# NY International Restaurant and Foodservice Show- Day 2



## JBroida (Mar 4, 2013)

[video=youtube;49ujFlB8Vt8]http://www.youtube.com/watch?v=49ujFlB8Vt8[/video]


----------



## schanop (Mar 4, 2013)

Not available


----------



## JBroida (Mar 4, 2013)

yup... seems there were some uploading problems...bound to happen when working from my cell phone... working on fixing it now


----------



## JBroida (Mar 5, 2013)

finally got it to work... sorry for the delay
[video=youtube;cNxcEanz1js]http://www.youtube.com/watch?v=cNxcEanz1js[/video]


----------



## cgul629 (Mar 5, 2013)

Very nice video - was worth the wait! The knives all look great, but that first lacquerware saya just blew me away.


----------



## Beohbe (Mar 5, 2013)

cgul629 said:


> Very nice video - was worth the wait! The knives all look great, but that first lacquerware saya just blew me away.

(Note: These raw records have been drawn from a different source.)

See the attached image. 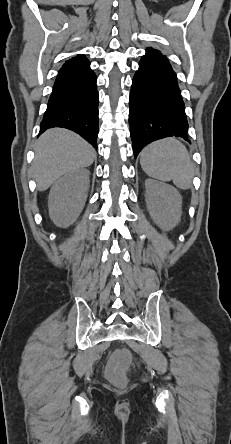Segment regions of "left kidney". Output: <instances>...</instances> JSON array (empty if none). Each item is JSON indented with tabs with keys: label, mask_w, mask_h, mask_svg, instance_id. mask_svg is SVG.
Returning <instances> with one entry per match:
<instances>
[{
	"label": "left kidney",
	"mask_w": 231,
	"mask_h": 444,
	"mask_svg": "<svg viewBox=\"0 0 231 444\" xmlns=\"http://www.w3.org/2000/svg\"><path fill=\"white\" fill-rule=\"evenodd\" d=\"M145 201L153 221L162 229L175 227L182 214V197L169 184L152 179L145 180Z\"/></svg>",
	"instance_id": "obj_1"
}]
</instances>
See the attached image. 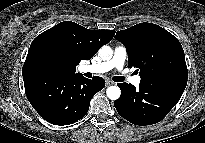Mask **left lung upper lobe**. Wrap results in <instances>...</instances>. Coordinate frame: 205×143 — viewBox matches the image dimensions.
Masks as SVG:
<instances>
[{
    "label": "left lung upper lobe",
    "mask_w": 205,
    "mask_h": 143,
    "mask_svg": "<svg viewBox=\"0 0 205 143\" xmlns=\"http://www.w3.org/2000/svg\"><path fill=\"white\" fill-rule=\"evenodd\" d=\"M115 38L125 45L128 66L140 70L141 80L176 74L188 76L180 42L162 27L139 23L118 31Z\"/></svg>",
    "instance_id": "5c2ea615"
}]
</instances>
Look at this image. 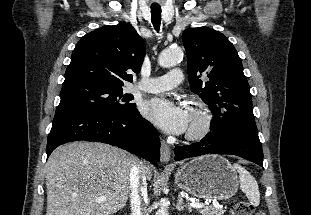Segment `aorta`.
Here are the masks:
<instances>
[{"mask_svg":"<svg viewBox=\"0 0 311 215\" xmlns=\"http://www.w3.org/2000/svg\"><path fill=\"white\" fill-rule=\"evenodd\" d=\"M183 57V51L180 47L167 48L161 52L158 58L159 65L162 67H173ZM160 208L156 212V215H168V205L164 199L160 202Z\"/></svg>","mask_w":311,"mask_h":215,"instance_id":"1","label":"aorta"}]
</instances>
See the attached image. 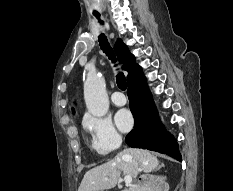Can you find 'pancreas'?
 I'll use <instances>...</instances> for the list:
<instances>
[{"mask_svg":"<svg viewBox=\"0 0 233 191\" xmlns=\"http://www.w3.org/2000/svg\"><path fill=\"white\" fill-rule=\"evenodd\" d=\"M125 191H138L136 188H129L128 190H125Z\"/></svg>","mask_w":233,"mask_h":191,"instance_id":"obj_1","label":"pancreas"}]
</instances>
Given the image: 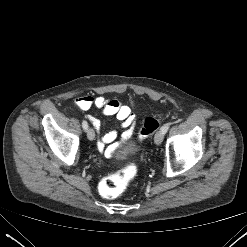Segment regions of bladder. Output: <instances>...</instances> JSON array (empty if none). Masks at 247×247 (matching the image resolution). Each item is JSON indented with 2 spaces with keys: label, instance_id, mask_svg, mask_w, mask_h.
Wrapping results in <instances>:
<instances>
[{
  "label": "bladder",
  "instance_id": "obj_1",
  "mask_svg": "<svg viewBox=\"0 0 247 247\" xmlns=\"http://www.w3.org/2000/svg\"><path fill=\"white\" fill-rule=\"evenodd\" d=\"M136 147L131 140H127L115 153V157L118 159L125 158L134 153Z\"/></svg>",
  "mask_w": 247,
  "mask_h": 247
}]
</instances>
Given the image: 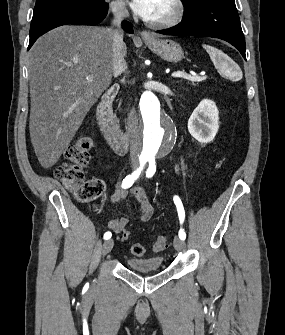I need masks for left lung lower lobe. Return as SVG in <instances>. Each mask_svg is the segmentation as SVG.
Masks as SVG:
<instances>
[{"instance_id": "1", "label": "left lung lower lobe", "mask_w": 285, "mask_h": 335, "mask_svg": "<svg viewBox=\"0 0 285 335\" xmlns=\"http://www.w3.org/2000/svg\"><path fill=\"white\" fill-rule=\"evenodd\" d=\"M158 33L219 38L236 47L246 60L245 39L234 0H199L185 7L183 19L176 27Z\"/></svg>"}]
</instances>
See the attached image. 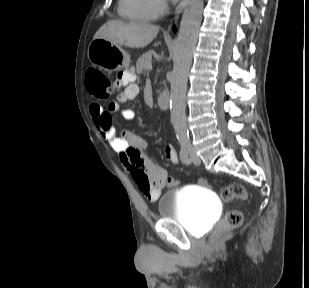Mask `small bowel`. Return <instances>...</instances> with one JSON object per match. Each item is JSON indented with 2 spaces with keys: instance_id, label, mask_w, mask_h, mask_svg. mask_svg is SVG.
<instances>
[{
  "instance_id": "small-bowel-1",
  "label": "small bowel",
  "mask_w": 309,
  "mask_h": 288,
  "mask_svg": "<svg viewBox=\"0 0 309 288\" xmlns=\"http://www.w3.org/2000/svg\"><path fill=\"white\" fill-rule=\"evenodd\" d=\"M116 84L124 87L117 100L108 104L107 110L93 104L90 113L101 137L119 154L120 162L130 174L139 190L150 201H156L166 186L167 172L152 162L144 153L147 142L138 134L128 131H116L112 126V115L119 114L125 120H134L136 114L131 109H123L121 104L134 99L138 94V86L132 82L129 75L118 77ZM166 159L176 164L178 155L171 145L164 147Z\"/></svg>"
}]
</instances>
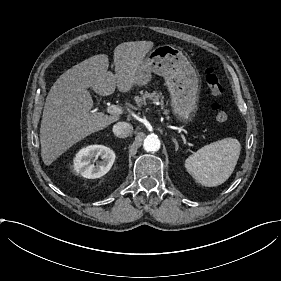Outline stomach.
<instances>
[{"mask_svg":"<svg viewBox=\"0 0 281 281\" xmlns=\"http://www.w3.org/2000/svg\"><path fill=\"white\" fill-rule=\"evenodd\" d=\"M153 73L164 77L178 116L183 120L190 119L191 113L196 111L199 76L183 51L168 44L150 50L136 66L134 85L146 86Z\"/></svg>","mask_w":281,"mask_h":281,"instance_id":"stomach-1","label":"stomach"}]
</instances>
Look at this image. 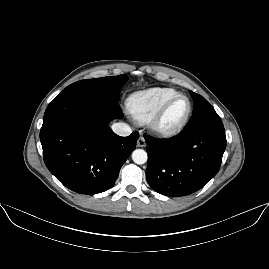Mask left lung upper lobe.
<instances>
[{"instance_id": "5c2ea615", "label": "left lung upper lobe", "mask_w": 269, "mask_h": 269, "mask_svg": "<svg viewBox=\"0 0 269 269\" xmlns=\"http://www.w3.org/2000/svg\"><path fill=\"white\" fill-rule=\"evenodd\" d=\"M194 101V111L185 129L194 128L206 123L220 122L221 119L214 108L201 95L189 91Z\"/></svg>"}]
</instances>
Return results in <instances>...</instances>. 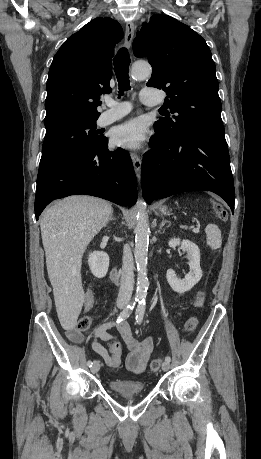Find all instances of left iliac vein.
<instances>
[{
    "label": "left iliac vein",
    "instance_id": "1",
    "mask_svg": "<svg viewBox=\"0 0 261 459\" xmlns=\"http://www.w3.org/2000/svg\"><path fill=\"white\" fill-rule=\"evenodd\" d=\"M169 369H170V363H169L168 361L165 360V361L162 363V370H163V371H168Z\"/></svg>",
    "mask_w": 261,
    "mask_h": 459
}]
</instances>
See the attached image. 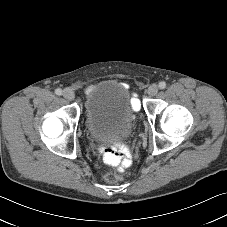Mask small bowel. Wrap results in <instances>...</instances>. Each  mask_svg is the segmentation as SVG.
<instances>
[{
    "label": "small bowel",
    "mask_w": 227,
    "mask_h": 227,
    "mask_svg": "<svg viewBox=\"0 0 227 227\" xmlns=\"http://www.w3.org/2000/svg\"><path fill=\"white\" fill-rule=\"evenodd\" d=\"M93 86L91 85V86H89V87H87V89H86V91H89V90H91V88H92ZM136 101V100H135ZM122 164V166H128L129 165V163H130V161H129V159L128 158H124V159H122V161L121 162H119V163H117L116 165H118V164Z\"/></svg>",
    "instance_id": "obj_1"
}]
</instances>
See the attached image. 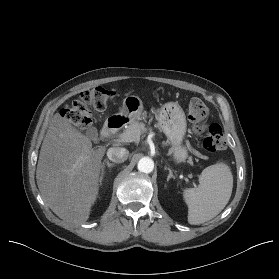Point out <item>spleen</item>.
Segmentation results:
<instances>
[{
  "mask_svg": "<svg viewBox=\"0 0 279 279\" xmlns=\"http://www.w3.org/2000/svg\"><path fill=\"white\" fill-rule=\"evenodd\" d=\"M198 188L183 192L188 206V222L199 225L216 217L227 205L233 189V175L223 161L206 167L199 176Z\"/></svg>",
  "mask_w": 279,
  "mask_h": 279,
  "instance_id": "3e777b00",
  "label": "spleen"
}]
</instances>
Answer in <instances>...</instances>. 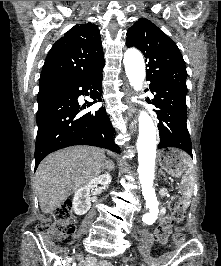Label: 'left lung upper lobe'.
Returning <instances> with one entry per match:
<instances>
[{"label": "left lung upper lobe", "mask_w": 221, "mask_h": 266, "mask_svg": "<svg viewBox=\"0 0 221 266\" xmlns=\"http://www.w3.org/2000/svg\"><path fill=\"white\" fill-rule=\"evenodd\" d=\"M127 47L138 48L146 58V80L187 93L184 59L175 42L151 21L140 18L127 31Z\"/></svg>", "instance_id": "5c2ea615"}]
</instances>
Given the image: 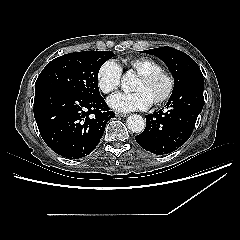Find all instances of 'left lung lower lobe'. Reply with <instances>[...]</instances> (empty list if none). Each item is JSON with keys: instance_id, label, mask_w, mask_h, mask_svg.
<instances>
[{"instance_id": "0a47b994", "label": "left lung lower lobe", "mask_w": 240, "mask_h": 240, "mask_svg": "<svg viewBox=\"0 0 240 240\" xmlns=\"http://www.w3.org/2000/svg\"><path fill=\"white\" fill-rule=\"evenodd\" d=\"M203 104V80L173 90L166 109L146 115V128L135 137L137 143L157 155L175 151L190 137Z\"/></svg>"}]
</instances>
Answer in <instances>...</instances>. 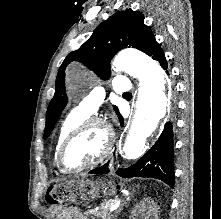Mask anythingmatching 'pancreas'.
<instances>
[{
	"label": "pancreas",
	"instance_id": "obj_1",
	"mask_svg": "<svg viewBox=\"0 0 221 219\" xmlns=\"http://www.w3.org/2000/svg\"><path fill=\"white\" fill-rule=\"evenodd\" d=\"M115 204L114 200H110L108 202H104L101 206L91 209L85 212V214L90 215L93 219L101 218V219H111L113 217L110 208Z\"/></svg>",
	"mask_w": 221,
	"mask_h": 219
}]
</instances>
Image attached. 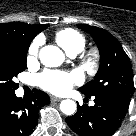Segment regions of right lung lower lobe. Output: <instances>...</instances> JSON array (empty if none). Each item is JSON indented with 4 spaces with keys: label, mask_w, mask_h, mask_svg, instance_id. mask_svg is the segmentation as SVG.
<instances>
[{
    "label": "right lung lower lobe",
    "mask_w": 136,
    "mask_h": 136,
    "mask_svg": "<svg viewBox=\"0 0 136 136\" xmlns=\"http://www.w3.org/2000/svg\"><path fill=\"white\" fill-rule=\"evenodd\" d=\"M49 103V96L39 90L27 100L16 97L15 93L0 96V136L31 134L38 123L39 109Z\"/></svg>",
    "instance_id": "98d812e1"
}]
</instances>
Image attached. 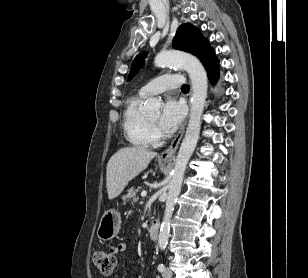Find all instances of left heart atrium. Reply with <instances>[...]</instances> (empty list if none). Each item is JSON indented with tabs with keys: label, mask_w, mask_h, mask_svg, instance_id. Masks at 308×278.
<instances>
[{
	"label": "left heart atrium",
	"mask_w": 308,
	"mask_h": 278,
	"mask_svg": "<svg viewBox=\"0 0 308 278\" xmlns=\"http://www.w3.org/2000/svg\"><path fill=\"white\" fill-rule=\"evenodd\" d=\"M185 116V108L182 103L173 98L165 101L159 118V125L167 132H174L182 123Z\"/></svg>",
	"instance_id": "39dd6f15"
}]
</instances>
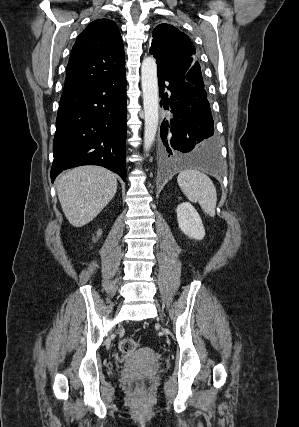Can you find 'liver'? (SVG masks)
Wrapping results in <instances>:
<instances>
[{"mask_svg":"<svg viewBox=\"0 0 299 427\" xmlns=\"http://www.w3.org/2000/svg\"><path fill=\"white\" fill-rule=\"evenodd\" d=\"M62 210L75 227L92 221L117 191L115 174L100 166H80L62 174L56 182Z\"/></svg>","mask_w":299,"mask_h":427,"instance_id":"obj_1","label":"liver"}]
</instances>
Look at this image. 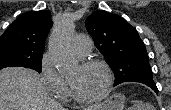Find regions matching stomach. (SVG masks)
I'll use <instances>...</instances> for the list:
<instances>
[{
    "label": "stomach",
    "mask_w": 171,
    "mask_h": 110,
    "mask_svg": "<svg viewBox=\"0 0 171 110\" xmlns=\"http://www.w3.org/2000/svg\"><path fill=\"white\" fill-rule=\"evenodd\" d=\"M126 98L124 95L115 93L109 97L100 107L92 110H123Z\"/></svg>",
    "instance_id": "stomach-1"
}]
</instances>
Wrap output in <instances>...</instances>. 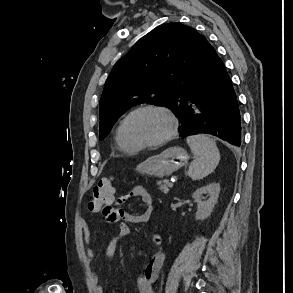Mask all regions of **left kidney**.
Listing matches in <instances>:
<instances>
[{
  "label": "left kidney",
  "instance_id": "1",
  "mask_svg": "<svg viewBox=\"0 0 293 293\" xmlns=\"http://www.w3.org/2000/svg\"><path fill=\"white\" fill-rule=\"evenodd\" d=\"M220 193V185L218 183H210L206 186L198 188L193 194V199L197 202L196 220H204L211 215V212L218 200ZM204 195L208 196L207 200Z\"/></svg>",
  "mask_w": 293,
  "mask_h": 293
}]
</instances>
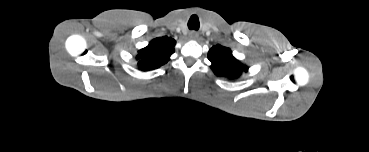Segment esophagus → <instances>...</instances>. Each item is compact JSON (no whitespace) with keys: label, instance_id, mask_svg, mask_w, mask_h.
<instances>
[{"label":"esophagus","instance_id":"34e87169","mask_svg":"<svg viewBox=\"0 0 369 152\" xmlns=\"http://www.w3.org/2000/svg\"><path fill=\"white\" fill-rule=\"evenodd\" d=\"M191 37H192V38H196V37H197V34H196L195 32H192V33H191Z\"/></svg>","mask_w":369,"mask_h":152}]
</instances>
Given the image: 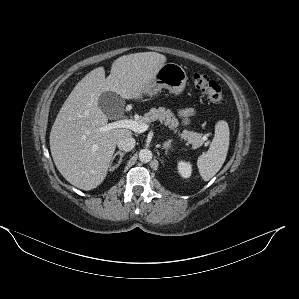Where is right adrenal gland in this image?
I'll return each mask as SVG.
<instances>
[{"label":"right adrenal gland","mask_w":299,"mask_h":299,"mask_svg":"<svg viewBox=\"0 0 299 299\" xmlns=\"http://www.w3.org/2000/svg\"><path fill=\"white\" fill-rule=\"evenodd\" d=\"M117 155L120 156V157H119V160H118V163H117L115 166L110 167V170H111V171H114V170L121 164V162H122V158H123V156L125 155V152L117 151V152L112 156V158H111L110 166L112 165V163H113V161H114V159H115V157H116Z\"/></svg>","instance_id":"right-adrenal-gland-1"}]
</instances>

Same, really lovin the lacquer ware stuff. Thanks for the vid!


----------



## heldentenor (Mar 5, 2013)

Occasionally I'll see a work of functional craftsmanship that makes me happy to know that it exists despite it conveying the message that I will never be worthy to use it. I felt that way a lot watching this video!


----------



## stereo.pete (Mar 9, 2013)

Jon, thanks for sharing those stunning works of art!


----------